==== Auszug ====

Die Krise des Multilateralismus, die finanzielle Auszehrung der NATO, die Selbstbeschäftigung Europas, die außenpolitische Bequemlichkeit Deutschlands. Zwar hielt Gauck dem von ihm zitierten Vorwurf mancher Beobachter, sein Land sei ein „Drückeberger in der Weltgemeinschaft“ eine Bilanz der internationalen Bemühungen der Bundesrepublik entgegen, insbesondere in der Entwicklungszusammenarbeit. Genauso formulierte er manche Kritik in Form von Fragen, ein präsidentiell gängiges Verfahren. Sein Fazit lautete jedoch unmissverständlich, dass sich die Bundesrepublik international „früher, entschiedener und substantieller“ einbringen müsse.

Gaucks Mahnung

Das mediale Echo war ähnlich groß wie auf die Ruck-Rede. Alle überregionalen Tageszeitungen machten anschließend mit Gaucks Mahnung auf. Doch obwohl die Herzogs „Ruck“ entsprechende Formel „früher, entschiedener und substantieller“ am Folgetag auf der Sicherheitskonferenz vom damaligen Bundesaußenminister Frank-Walter Steinmeier wiederholt und sie danach in Fachkreisen häufig zitiert wurde, verebbte das Thema rasch. Ein unmittelbar nach der Sicherheitskonferenz begonnener Review-Prozess zur deutschen Außenpolitik entfaltete ebenfalls keinerlei Breitenwirkung.

==== Angezeigte Daten ====

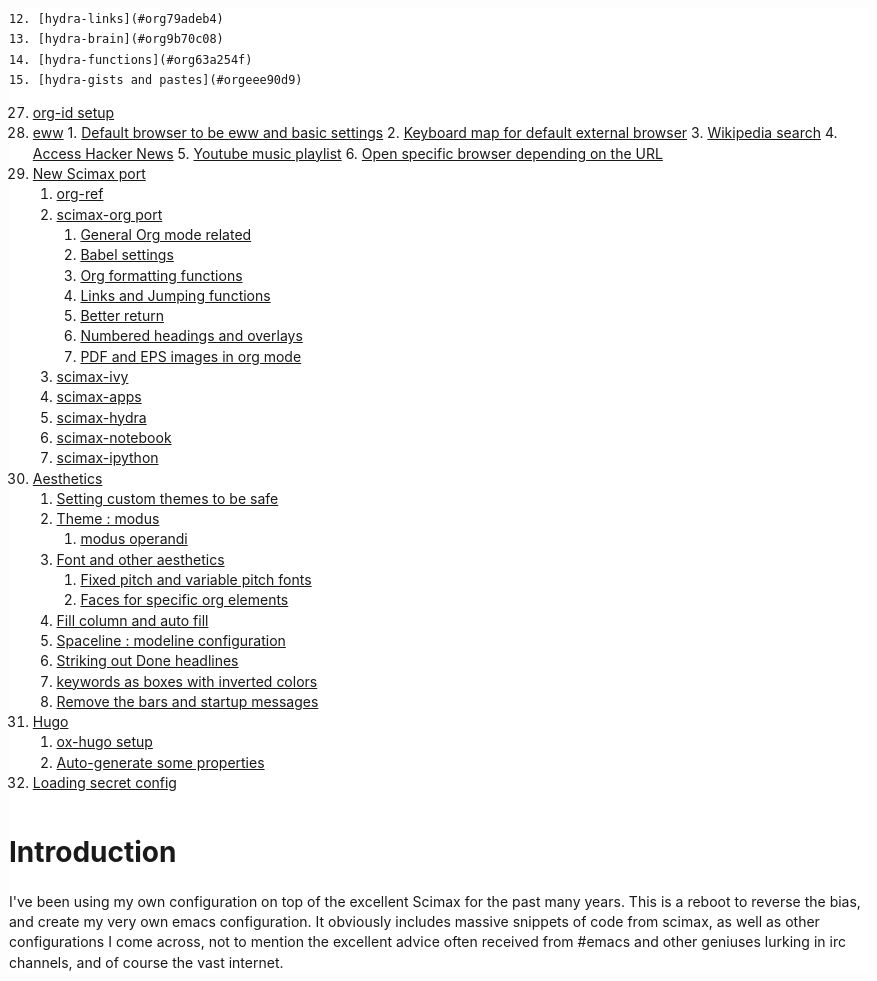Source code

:     12. [hydra-links](#org79adeb4)
    13. [hydra-brain](#org9b70c08)
    14. [hydra-functions](#org63a254f)
    15. [hydra-gists and pastes](#orgeee90d9)
27. [org-id setup](#orgd365422)
28. [eww](#org4b7128d)
        1.  [Default browser to be eww and basic settings](#org4275d5a)
        2.  [Keyboard map for default external browser](#org2b657eb)
        3.  [Wikipedia search](#org0893707)
        4.  [Access Hacker News](#orge0bb146)
        5.  [Youtube music playlist](#org3fab18a)
        6.  [Open specific browser depending on the URL](#orgf89831a)
29. [New Scimax port](#org8fa2b2e)
    1.  [org-ref](#org291eaa0)
    2.  [scimax-org port](#org1238e72)
        1.  [General Org mode related](#org0f55934)
        2.  [Babel settings](#org793a870)
        3.  [Org formatting functions](#org4845e54)
        4.  [Links and Jumping functions](#org6755e6e)
        5.  [Better return](#orgff79ca8)
        6.  [Numbered headings and overlays](#org5e9e270)
        7.  [PDF and EPS images in org mode](#orga4f0558)
    3.  [scimax-ivy](#org9766bc8)
    4.  [scimax-apps](#org856bcba)
    5.  [scimax-hydra](#orgc742d09)
    6.  [scimax-notebook](#orgc1d0e3a)
    7.  [scimax-ipython](#orga1d5510)
30. [Aesthetics](#orga5bc83d)
    1.  [Setting custom themes to be safe](#org2af97d9)
    2.  [Theme : modus](#orgad5550c)
        1.  [modus operandi](#org084eab3)
    3.  [Font and other aesthetics](#org9b12ed9)
        1.  [Fixed pitch and variable pitch fonts](#org71ffbc2)
        2.  [Faces for specific org elements](#org679f6ca)
    4.  [Fill column and auto fill](#orgcb3e1b9)
    5.  [Spaceline : modeline configuration](#org35d5ef7)
    6.  [Striking out Done headlines](#org814f7a9)
    7.  [keywords as boxes with inverted colors](#org46c60c7)
    8.  [Remove the bars and startup messages](#orgd18041e)
31. [Hugo](#orgd48c1a3)
    1.  [ox-hugo setup](#org6879fb0)
    2.  [Auto-generate some properties](#orgd4e436f)
32. [Loading secret config](#org329e7ec)



<a id="org200c1c8"></a>

# Introduction

I've been using my own configuration on top of the excellent Scimax for
the past many years. This is a reboot to reverse the bias, and create my
very own emacs configuration. It obviously includes massive snippets of
code from scimax, as well as other configurations I come across, not to
mention the excellent advice often received from #emacs and other
geniuses lurking in irc channels, and of course the vast
internet.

====

- **Aufgabe 1**: Womit belegt der Auszug, dass das mediale Echo auf Gaucks Mahnung ähnlich groß war wie auf die Ruck-Rede? Antworten Sie in ein bis drei Sätzen.
- **Aufgabe 2**: Zitieren Sie aus dem Auszug den Abschnitt von „Das mediale Echo“ bis „ebenfalls keinerlei Breitenwirkung.“.

- **Ergebnis 1**: Alle überregionalen Tageszeitungen machten anschließend mit Gaucks Mahnung auf.

- **Ergebnis 2**:
Das mediale Echo war ähnlich groß wie auf die Ruck-Rede. Alle überregionalen Tageszeitungen machten anschließend mit Gaucks Mahnung auf. Doch obwohl die Herzogs „Ruck“ entsprechende Formel „früher, entschiedener und substantieller“ am Folgetag auf der Sicherheitskonferenz vom damaligen Bundesaußenminister Frank-Walter Steinmeier wiederholt und sie danach in Fachkreisen häufig zitiert wurde, verebbte das Thema rasch. Ein unmittelbar nach der Sicherheitskonferenz begonnener Review-Prozess zur deutschen Außenpolitik entfaltete ebenfalls keinerlei Breitenwirkung.